Bayern Monachium dał sobie odpowiednio dużo czasu na znalezienie nowego szkoleniowca w zasadzie jeszcze przed zakończeniem bieżącej kampanii. Pod koniec lutego z siedziby bawarskiego klubu napłynęła wiadomość, iż po sezonie odejdzie Thomas Tuchel.
Kadencja 50-latka, choć okraszona mistrzostwem Niemiec, nie jest najlepiej oceniania. Oczywiście, odbiór może się zmienić po ewentualnym triumfie w Lidze Mistrzów.
Władze Bayernu chcą rozpocząć nowy rozdział na czele z nowym trenerem. Na murowanego faworyta do zatrudnienia wyrastał Julian Nagelsmann.Popularne
Młody szkoleniowiec rozstał się w marcu bieżącego roku z Bayernem w burzliwej atmosferze. Mimo tego Florian Plettenberg zapewniał, że powrót jest bardzo realny.
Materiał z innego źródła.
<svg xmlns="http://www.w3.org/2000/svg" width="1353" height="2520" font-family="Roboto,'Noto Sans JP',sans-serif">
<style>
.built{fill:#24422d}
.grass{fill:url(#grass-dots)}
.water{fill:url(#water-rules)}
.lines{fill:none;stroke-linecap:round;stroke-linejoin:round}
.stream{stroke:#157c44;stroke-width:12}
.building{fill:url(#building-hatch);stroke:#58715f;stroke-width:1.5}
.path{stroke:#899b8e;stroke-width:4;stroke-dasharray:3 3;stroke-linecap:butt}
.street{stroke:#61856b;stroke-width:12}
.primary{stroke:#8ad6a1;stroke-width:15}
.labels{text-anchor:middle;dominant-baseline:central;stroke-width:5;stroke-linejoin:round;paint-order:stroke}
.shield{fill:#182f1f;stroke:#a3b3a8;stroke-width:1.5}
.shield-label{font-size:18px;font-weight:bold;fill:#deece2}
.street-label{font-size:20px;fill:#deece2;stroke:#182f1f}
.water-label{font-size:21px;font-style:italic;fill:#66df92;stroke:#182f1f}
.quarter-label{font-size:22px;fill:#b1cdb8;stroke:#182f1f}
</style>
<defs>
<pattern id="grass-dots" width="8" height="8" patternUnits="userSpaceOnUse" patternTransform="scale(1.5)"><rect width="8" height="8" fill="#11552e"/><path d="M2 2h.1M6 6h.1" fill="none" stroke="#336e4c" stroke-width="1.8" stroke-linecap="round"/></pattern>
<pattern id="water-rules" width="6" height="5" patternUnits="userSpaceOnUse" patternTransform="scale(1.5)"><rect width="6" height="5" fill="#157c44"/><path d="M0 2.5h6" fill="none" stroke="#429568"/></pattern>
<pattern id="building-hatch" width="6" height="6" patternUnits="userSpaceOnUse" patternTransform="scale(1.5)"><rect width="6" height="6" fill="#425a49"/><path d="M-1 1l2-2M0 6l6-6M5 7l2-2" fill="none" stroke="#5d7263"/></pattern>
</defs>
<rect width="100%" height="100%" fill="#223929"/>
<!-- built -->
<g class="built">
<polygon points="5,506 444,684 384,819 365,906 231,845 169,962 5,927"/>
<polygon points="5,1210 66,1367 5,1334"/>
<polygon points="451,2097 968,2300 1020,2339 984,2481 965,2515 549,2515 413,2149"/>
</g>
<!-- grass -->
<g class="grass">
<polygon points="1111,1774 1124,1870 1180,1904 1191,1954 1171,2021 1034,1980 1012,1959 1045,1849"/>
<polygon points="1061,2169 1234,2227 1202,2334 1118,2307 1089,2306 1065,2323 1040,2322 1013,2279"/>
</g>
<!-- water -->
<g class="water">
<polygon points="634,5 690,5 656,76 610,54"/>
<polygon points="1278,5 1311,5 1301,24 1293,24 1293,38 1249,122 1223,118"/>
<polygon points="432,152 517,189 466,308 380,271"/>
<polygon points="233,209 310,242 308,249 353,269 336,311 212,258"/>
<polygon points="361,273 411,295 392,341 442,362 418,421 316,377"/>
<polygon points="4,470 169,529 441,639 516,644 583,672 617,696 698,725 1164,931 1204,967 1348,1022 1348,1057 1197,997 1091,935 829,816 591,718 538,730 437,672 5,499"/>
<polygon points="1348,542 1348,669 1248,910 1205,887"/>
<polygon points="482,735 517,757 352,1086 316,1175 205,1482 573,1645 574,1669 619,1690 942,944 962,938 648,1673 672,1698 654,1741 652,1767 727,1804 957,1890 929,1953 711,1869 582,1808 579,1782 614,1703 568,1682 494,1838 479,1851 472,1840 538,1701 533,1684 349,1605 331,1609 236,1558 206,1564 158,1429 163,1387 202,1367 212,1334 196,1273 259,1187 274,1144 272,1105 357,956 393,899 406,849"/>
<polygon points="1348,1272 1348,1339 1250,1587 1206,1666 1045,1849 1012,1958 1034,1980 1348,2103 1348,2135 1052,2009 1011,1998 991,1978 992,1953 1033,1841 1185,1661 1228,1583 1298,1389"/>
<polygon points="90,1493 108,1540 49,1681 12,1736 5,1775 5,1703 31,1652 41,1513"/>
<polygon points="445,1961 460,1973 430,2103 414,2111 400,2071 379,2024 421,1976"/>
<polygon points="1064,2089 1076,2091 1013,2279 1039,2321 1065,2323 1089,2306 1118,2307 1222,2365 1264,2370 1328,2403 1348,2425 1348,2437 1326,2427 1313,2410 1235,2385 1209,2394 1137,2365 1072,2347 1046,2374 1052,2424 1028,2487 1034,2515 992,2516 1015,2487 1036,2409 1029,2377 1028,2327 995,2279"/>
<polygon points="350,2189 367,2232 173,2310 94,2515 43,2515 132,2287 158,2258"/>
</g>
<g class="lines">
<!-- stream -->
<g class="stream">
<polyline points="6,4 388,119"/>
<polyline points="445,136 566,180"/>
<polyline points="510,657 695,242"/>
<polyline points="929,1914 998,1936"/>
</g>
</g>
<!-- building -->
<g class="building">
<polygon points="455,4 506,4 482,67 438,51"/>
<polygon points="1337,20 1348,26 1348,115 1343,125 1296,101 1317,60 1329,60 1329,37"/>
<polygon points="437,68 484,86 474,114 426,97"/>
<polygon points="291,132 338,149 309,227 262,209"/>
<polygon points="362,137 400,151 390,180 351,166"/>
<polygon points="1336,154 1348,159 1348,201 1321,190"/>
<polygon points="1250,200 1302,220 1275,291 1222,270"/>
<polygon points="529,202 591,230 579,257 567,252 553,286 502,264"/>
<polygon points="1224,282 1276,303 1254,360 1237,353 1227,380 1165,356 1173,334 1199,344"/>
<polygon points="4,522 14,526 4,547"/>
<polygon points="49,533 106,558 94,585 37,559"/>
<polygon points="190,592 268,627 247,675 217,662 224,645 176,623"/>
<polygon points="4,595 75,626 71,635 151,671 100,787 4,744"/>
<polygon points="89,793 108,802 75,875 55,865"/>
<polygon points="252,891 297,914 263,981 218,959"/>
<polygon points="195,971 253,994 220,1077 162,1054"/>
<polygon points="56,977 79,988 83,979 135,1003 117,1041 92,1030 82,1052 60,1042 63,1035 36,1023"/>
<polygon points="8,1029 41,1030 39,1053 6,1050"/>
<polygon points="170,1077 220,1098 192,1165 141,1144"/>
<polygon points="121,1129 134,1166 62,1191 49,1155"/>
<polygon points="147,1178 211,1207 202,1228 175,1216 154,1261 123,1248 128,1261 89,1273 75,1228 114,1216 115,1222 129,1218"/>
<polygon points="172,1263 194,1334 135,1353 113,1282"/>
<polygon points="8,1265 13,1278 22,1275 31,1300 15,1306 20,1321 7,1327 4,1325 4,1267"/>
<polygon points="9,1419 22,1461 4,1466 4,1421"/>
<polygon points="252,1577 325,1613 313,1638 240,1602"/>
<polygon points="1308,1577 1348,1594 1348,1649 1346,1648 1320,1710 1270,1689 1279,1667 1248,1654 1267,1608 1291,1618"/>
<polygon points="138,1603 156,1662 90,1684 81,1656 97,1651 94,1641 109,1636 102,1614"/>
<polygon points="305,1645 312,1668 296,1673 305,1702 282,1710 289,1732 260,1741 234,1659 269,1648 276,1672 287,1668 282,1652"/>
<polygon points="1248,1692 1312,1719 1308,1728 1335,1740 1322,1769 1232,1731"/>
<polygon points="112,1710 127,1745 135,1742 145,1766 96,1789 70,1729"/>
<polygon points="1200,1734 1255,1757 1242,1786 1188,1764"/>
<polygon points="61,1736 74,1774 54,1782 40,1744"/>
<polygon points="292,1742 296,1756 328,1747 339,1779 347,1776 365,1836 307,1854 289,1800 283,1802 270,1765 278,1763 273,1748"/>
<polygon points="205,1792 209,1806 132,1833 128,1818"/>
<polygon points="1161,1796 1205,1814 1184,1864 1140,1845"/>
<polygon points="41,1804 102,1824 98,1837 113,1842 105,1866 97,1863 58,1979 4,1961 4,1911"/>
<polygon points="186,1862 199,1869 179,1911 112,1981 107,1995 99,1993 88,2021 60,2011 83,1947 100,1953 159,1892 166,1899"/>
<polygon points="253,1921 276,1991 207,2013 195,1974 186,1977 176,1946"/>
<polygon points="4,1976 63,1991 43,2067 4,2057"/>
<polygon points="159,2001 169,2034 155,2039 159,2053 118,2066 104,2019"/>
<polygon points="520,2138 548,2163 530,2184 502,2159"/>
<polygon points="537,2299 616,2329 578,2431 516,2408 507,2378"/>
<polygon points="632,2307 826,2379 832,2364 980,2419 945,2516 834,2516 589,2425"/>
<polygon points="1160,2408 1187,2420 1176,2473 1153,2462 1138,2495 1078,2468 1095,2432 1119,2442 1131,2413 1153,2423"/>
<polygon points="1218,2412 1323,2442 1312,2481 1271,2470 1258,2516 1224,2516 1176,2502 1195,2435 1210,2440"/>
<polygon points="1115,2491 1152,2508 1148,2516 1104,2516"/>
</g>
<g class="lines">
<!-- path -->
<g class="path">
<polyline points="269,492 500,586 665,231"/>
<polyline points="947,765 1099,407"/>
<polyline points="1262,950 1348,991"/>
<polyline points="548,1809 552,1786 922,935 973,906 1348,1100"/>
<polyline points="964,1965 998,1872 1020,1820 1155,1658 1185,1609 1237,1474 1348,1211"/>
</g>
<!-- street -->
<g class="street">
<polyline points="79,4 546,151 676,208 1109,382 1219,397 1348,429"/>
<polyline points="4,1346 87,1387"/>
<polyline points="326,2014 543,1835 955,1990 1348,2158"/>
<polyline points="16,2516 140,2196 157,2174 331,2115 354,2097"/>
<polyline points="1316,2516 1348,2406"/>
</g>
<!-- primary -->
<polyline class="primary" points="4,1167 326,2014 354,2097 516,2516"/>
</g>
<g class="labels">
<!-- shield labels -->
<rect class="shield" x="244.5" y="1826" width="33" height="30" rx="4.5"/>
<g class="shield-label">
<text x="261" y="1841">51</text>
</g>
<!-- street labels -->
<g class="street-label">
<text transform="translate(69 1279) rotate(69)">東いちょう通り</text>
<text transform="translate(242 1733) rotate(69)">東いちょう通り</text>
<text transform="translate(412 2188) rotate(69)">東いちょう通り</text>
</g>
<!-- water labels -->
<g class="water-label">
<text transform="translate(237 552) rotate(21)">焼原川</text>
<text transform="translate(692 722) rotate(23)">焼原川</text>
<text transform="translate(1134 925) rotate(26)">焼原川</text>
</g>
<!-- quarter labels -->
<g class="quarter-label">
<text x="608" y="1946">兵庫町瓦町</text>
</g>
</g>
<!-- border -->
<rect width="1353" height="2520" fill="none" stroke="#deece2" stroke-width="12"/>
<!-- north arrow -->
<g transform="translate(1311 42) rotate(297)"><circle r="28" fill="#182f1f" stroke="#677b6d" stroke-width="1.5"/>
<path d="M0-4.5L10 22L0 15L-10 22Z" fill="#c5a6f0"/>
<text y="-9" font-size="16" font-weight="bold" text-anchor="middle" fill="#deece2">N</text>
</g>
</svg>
Nagelsmann od września prowadzi reprezentację Niemiec, z którą przygotowuje się na Mistrzostwa Europy. To właśnie po prestiżowym turnieju miał przejąć stery pogrążonego w kryzysie giganta. Tak się jednak nie stanie.
36-latek podpisał nowy, obowiązujący do 30 czerwca 2026 roku, kontrakt z niemiecką federacją.
- Już przed ostatnimi udanymi meczami byliśmy całkowicie przekonani do Juliana. Zawodnicy pokazali, jaki entuzjazm potrafią na nowo rozbudzić w Niemczech. Jest wybitnym trenerem, taktyczny lis, który nie tylko ma wielką wiedzę piłkarską, ale także swoją pasją może inspirować i inspirować każdego zawodnika. Płonie dla drużyny narodowej i sukcesów. Jestem bardzo szczęśliwy, że będziemy razem kontynuować tę drogę po Mistrzostwach Europy w Niemczech - powiedził dyrektor kadry Rudi Völler.
Julian bleibt! 🤝
— DFB-Team (@DFB_Team) April 19, 2024
Alle Infos zur Vertragsverlängerung mit unserem Bundestrainer:
👉 https://t.co/Q4lRhN6rc6#dfbteam #nagelsmann pic.twitter.com/sAUObaJdgA
Taki finał należy uznać za co najmniej zaskakujący. Sam Nagelsmann sprawiał wrażenie głodnego powrotu do piłki klubowej, w której mógłby pracować regularnie nad formą zespołu. W reprezentacji takiej możliwości nie ma, co miało skłaniać fachowca z Bawarii do rozstania z kadrą.
Bayern musi zatem szukać dalej. Lista kandydatów jest coraz krótsza.